Ecocatastrofismo, il 2020 tra gli anni più caldi malgrado il crollo della CO2
Nonostante la maggior riduzione delle emissioni di sempre, la temperatura globale è aumentata di 1°: però si prendono folli decisioni economiche sulla base di un’ideologia
Tana (di nuovo) per l’ecocatastrofismo. Stavolta, a svelarne gli altarini sono state due agenzie internazionali che hanno ancora una volta fatto strame della correlazione tra CO2 e riscaldamento del pianeta. Dimostrando, se mai ce ne fosse stato ancora bisogno, che il peggior nemico dei teoremi ambientalisti è la realtà.
Tana (di nuovo) per l’ecocatastrofismo
«Il 2020 si è classificato come secondo anno più caldo nella serie storica, con uno scostamento della temperatura globale dalla media pari a +0,98°C». Lo ha attestato la National Oceanic and Atmospheric Administration (NOAA), ente statunitense che si occupa di oceanografia, meteorologia e climatologia.
Dato che sembrerebbe portare acqua al mulino dell’affermazionismo, se non fosse per un piccolo, insignificante dettaglio. Nell’anno del Covid-19 (ovvero dei lockdown), come ha certificato l’International Energy Agency (IEA), si è registrata la maggior riduzione delle emissioni di CO2 di sempre. Una riduzione pari al doppio della somma di tutti i precedenti cali a partire dal Secondo Dopoguerra.
In altre parole, siamo di fronte alla pistola fumante contro l’equivalenza tra calore e anidride carbonica – quindi contro il global warming di origine antropica. Il climate change, infatti, è sempre esistito e sempre esisterà, e l’idea che l’uomo abbia sul clima un’influenza così dirompente resta una congettura indimostrata.
Basti pensare che il picco termico di ogni tempo, l’optimum climatico dell’Olocene, venne raggiunto 8.000 anni fa.
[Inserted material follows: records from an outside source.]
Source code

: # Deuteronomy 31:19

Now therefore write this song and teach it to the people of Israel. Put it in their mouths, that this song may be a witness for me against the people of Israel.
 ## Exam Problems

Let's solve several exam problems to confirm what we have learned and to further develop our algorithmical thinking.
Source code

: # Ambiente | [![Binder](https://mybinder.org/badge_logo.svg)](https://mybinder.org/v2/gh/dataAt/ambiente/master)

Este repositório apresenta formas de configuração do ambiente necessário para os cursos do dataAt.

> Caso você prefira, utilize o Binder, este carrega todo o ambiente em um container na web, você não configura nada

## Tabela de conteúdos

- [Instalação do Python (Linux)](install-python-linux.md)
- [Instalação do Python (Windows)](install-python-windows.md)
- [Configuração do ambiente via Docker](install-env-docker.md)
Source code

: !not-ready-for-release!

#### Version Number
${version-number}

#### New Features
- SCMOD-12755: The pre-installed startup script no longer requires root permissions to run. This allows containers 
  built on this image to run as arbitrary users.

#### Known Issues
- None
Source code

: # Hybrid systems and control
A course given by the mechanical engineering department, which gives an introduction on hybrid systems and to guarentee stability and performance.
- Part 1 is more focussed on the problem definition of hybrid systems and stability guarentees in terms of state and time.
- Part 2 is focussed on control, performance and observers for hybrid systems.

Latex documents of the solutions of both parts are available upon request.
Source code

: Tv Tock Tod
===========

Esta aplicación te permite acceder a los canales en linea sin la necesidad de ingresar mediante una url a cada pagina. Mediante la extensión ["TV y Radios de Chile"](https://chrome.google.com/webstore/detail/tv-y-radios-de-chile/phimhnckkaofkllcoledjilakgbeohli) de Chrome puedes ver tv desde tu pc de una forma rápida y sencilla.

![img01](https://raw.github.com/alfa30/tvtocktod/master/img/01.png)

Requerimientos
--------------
Mentre in epoca romana le temperature erano più alte di oggi malgrado la minor concentrazione di CO2, come spiegò Carlo Rubbia, Premio Nobel per la Fisica e senatore a vita.
Forse è per via di queste considerazioni che Bill Gates, appena un anno fa, ha acquistato per 43 milioni di dollari una villa in California, fronte oceano. O forse è solo che, dopotutto, neppure i guru dell’ecocatastrofismo sono così spaventati dalle (loro stesse) eco-balle.
Green di rabbia
Il problema è che, a dispetto della scienza, la politica si basa proprio sull’ecocatastrofismo per prendere scelte scellerate, soprattutto a livello economico. Il non plus ultra è l’European Green Deal, il folle pacchetto climatico recentemente approvato dalla Commissione Ue che persegue traguardi semplicemente utopistici. Come vietare le auto a combustibile dal 2035, e ridurre del 55% le emissioni di CO2 entro il 2030 per raggiungere la cosiddetta “neutralità climatica” nel 2050.
Obiettivi che l’esecutivo comunitario, come ha ricordato il vicepresidente olandese Frans Timmermans, ha reso degli obblighi legali. Peccato che né lui né il presidente Ursula von der Leyen ne abbiano illustrato i costi, che ricadranno soprattutto su famiglie e ceto medio. Direttamente, sottoforma di impennata del prezzo del carburante e delle tasse sul riscaldamento domestico – ma anche indirettamente.
Intanto perché le industrie europee, che saranno gravate da un dazio sul carbone, verosimilmente delocalizzeranno all’estero, facendo crescere i costi di certi beni. E poi perché alcune imprese nostrane, impossibilitate a riconvertire la produzione, saranno costrette a chiudere. Come da avviso ai naviganti lanciato dai Ministri dello Sviluppo economico, Giancarlo Giorgetti, e degli Esteri, Luigi Di Maio.
Dulcis in fundo, la società di consulenza strategica Bain & Co. ha stimato che la transizione ecologica «può richiedere investimenti in Italia per 3mila miliardi di euro». Appena qualche spicciolo in più dei circa 200 miliardi del Recovery Fund.
Tutto ciò implica che intere generazioni e intere categorie rischiano di essere sacrificate sull’altare dell’ideologia verde. E spiegherebbe perfettamente l’eventualità che, deal o pass che sia, il colore green non venga più associato alla speranza, bensì alla rabbia. O, al massimo, ai portafogli vuoti.